When Napoleon invaded Russia, Osten-Sacken returned to military service at the head of a reserve corps, based in Volynia. He was given the task of defending the southern borders of the Empire against the possible invasion by Saxon and Austrian armies. In the battle near Volkovysk (Wolkowisk) he defeated a French corps under General Jean Reynier, and then he was attacked by Karl Schwarzenberg and was beaten. Following Volkovysk defeat, however, Osten-Sacken crossed the border and invaded the Duchy of Warsaw and joining his forces with Count Mikhail Miloradovich, took Warsaw. Later he successfully operated against Prince Józef Poniatowski. Sacken carried out a successful Siege of Jasna Góra (1813). His brilliant conquest of Poland won him the Order of Alexander Nevsky.

During the remaining part of the Napoleonic Wars he participated in the campaigns of the Silesian Army under command of Blücher and was present at the Battle of Katzbach. After this battle he was promoted Full General of Infantry. For his valour in the Battle of Leipzig he received the Order of St. George of 2nd degree. He led the Russian Army in the Battle of Brienne and for the successful defence was awarded the Order of St. Andrew. In several subsequent engagements he commanded the Silesian Army instead of Blücher. Sacken was defeated by Napoleon at the Battle of Montmirail during the Six Days' Campaign.
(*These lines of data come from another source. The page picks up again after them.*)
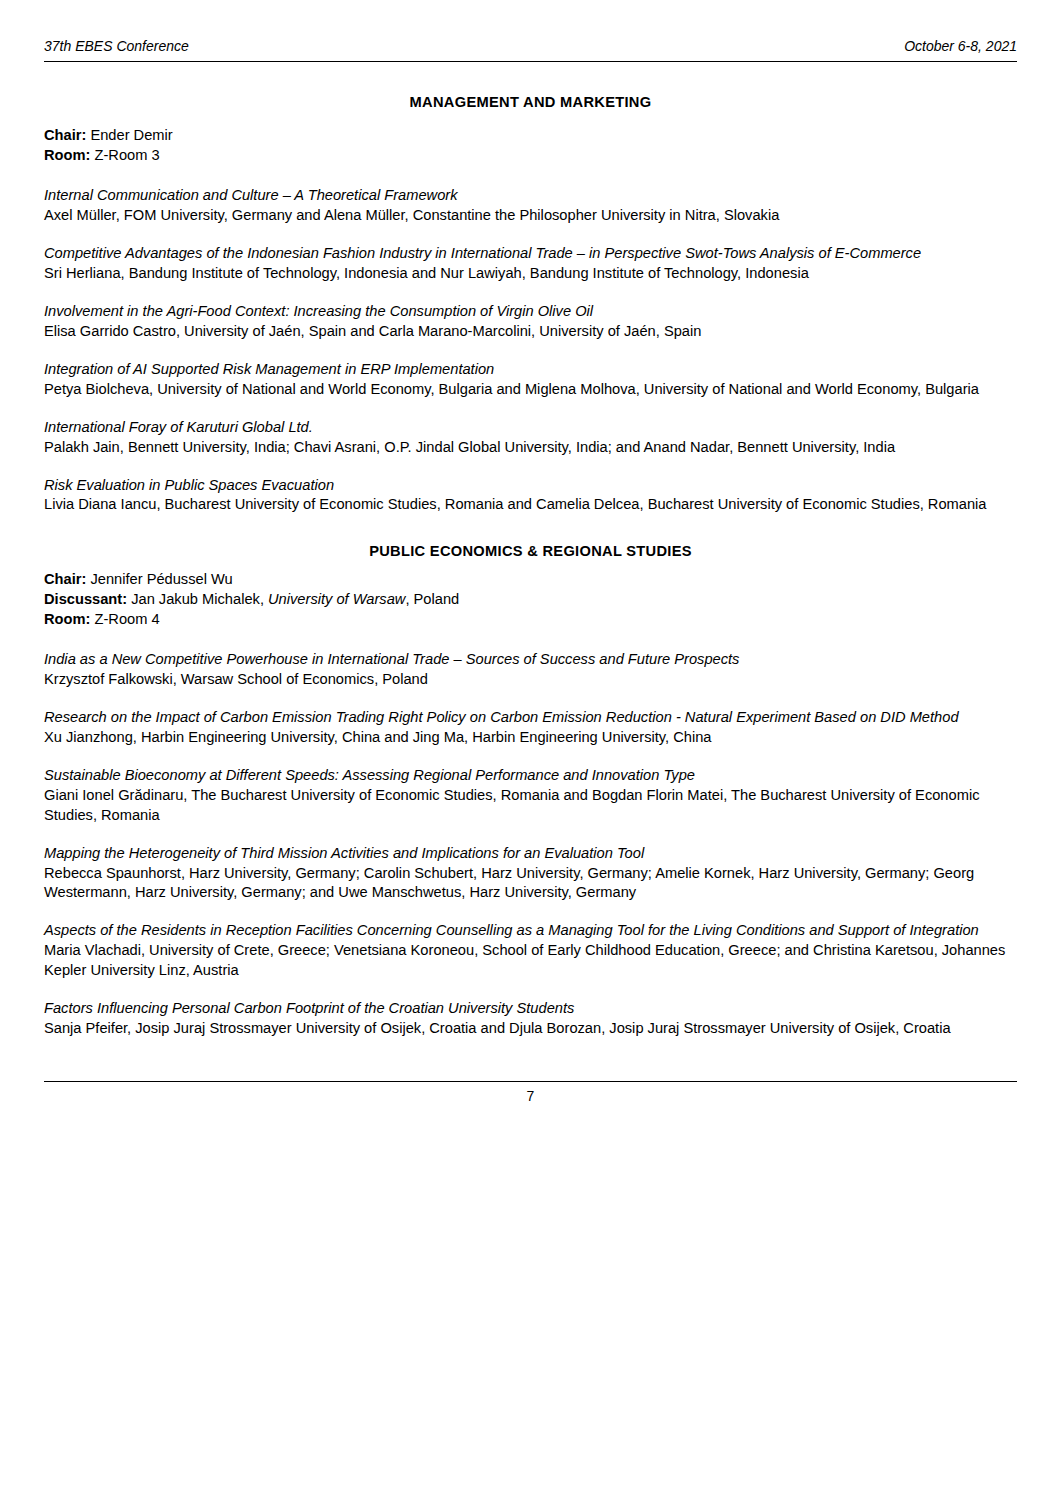37th EBES Conference October 6-8, 2021
MANAGEMENT AND MARKETING
Chair: Ender Demir
Room: Z-Room 3
Internal Communication and Culture – A Theoretical Framework
Axel Müller, FOM University, Germany and Alena Müller, Constantine the Philosopher University in Nitra, Slovakia
Competitive Advantages of the Indonesian Fashion Industry in International Trade – in Perspective Swot-Tows Analysis of E-Commerce
Sri Herliana, Bandung Institute of Technology, Indonesia and Nur Lawiyah, Bandung Institute of Technology, Indonesia
Involvement in the Agri-Food Context: Increasing the Consumption of Virgin Olive Oil
Elisa Garrido Castro, University of Jaén, Spain and Carla Marano-Marcolini, University of Jaén, Spain
Integration of AI Supported Risk Management in ERP Implementation
Petya Biolcheva, University of National and World Economy, Bulgaria and Miglena Molhova, University of National and World Economy, Bulgaria
International Foray of Karuturi Global Ltd.
Palakh Jain, Bennett University, India; Chavi Asrani, O.P. Jindal Global University, India; and Anand Nadar, Bennett University, India
Risk Evaluation in Public Spaces Evacuation
Livia Diana Iancu, Bucharest University of Economic Studies, Romania and Camelia Delcea, Bucharest University of Economic Studies, Romania
PUBLIC ECONOMICS & REGIONAL STUDIES
Chair: Jennifer Pédussel Wu
Discussant: Jan Jakub Michalek, University of Warsaw, Poland
Room: Z-Room 4
India as a New Competitive Powerhouse in International Trade – Sources of Success and Future Prospects
Krzysztof Falkowski, Warsaw School of Economics, Poland
Research on the Impact of Carbon Emission Trading Right Policy on Carbon Emission Reduction - Natural Experiment Based on DID Method
Xu Jianzhong, Harbin Engineering University, China and Jing Ma, Harbin Engineering University, China
Sustainable Bioeconomy at Different Speeds: Assessing Regional Performance and Innovation Type
Giani Ionel Grădinaru, The Bucharest University of Economic Studies, Romania and Bogdan Florin Matei, The Bucharest University of Economic Studies, Romania
Mapping the Heterogeneity of Third Mission Activities and Implications for an Evaluation Tool
Rebecca Spaunhorst, Harz University, Germany; Carolin Schubert, Harz University, Germany; Amelie Kornek, Harz University, Germany; Georg Westermann, Harz University, Germany; and Uwe Manschwetus, Harz University, Germany
Aspects of the Residents in Reception Facilities Concerning Counselling as a Managing Tool for the Living Conditions and Support of Integration
Maria Vlachadi, University of Crete, Greece; Venetsiana Koroneou, School of Early Childhood Education, Greece; and Christina Karetsou, Johannes Kepler University Linz, Austria
Factors Influencing Personal Carbon Footprint of the Croatian University Students
Sanja Pfeifer, Josip Juraj Strossmayer University of Osijek, Croatia and Djula Borozan, Josip Juraj Strossmayer University of Osijek, Croatia
7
On 19 March 1814 Osten-Sacken was appointed the governor-general of Paris. During the Hundred Days he served under Michael Andreas Barclay de Tolly.

==Later years==

At the close of the war, Osten-Sacken commanded the 3rd infantry corps until the death of Barclay de Tolly, whereupon he succeeded him as the commander-in-chief of the 1st army. On 26 August he was admitted to the State Council. On 8 April 1821 he was granted a comital title of Imperial Russia.

Upon his ascension to the throne, Emperor Nicholas I appointed him a chief of the Uglitsky infantry regiment, later renamed the Regiment of Osten-Sacken. On 22 August 1826 Count Osten-Sacken was promoted Field Marshal of the Russian Empire and on 22 September he received the Order of St. Vladimir of 1st degree.

When the November Uprising erupted, Osten-Sacken became the war governor of Kiev, Podolia and Volynia. For his rapid and effective actions, the Emperor bestowed upon him the title of Prince.

In 1835 the 1st army was disbanded, while Osten-Sacken was dismissed from the military service with the reservation of the rank of commander-in-chief and with the right of residence at one of the imperial palaces. He died in Kiev two years later at the age of 85.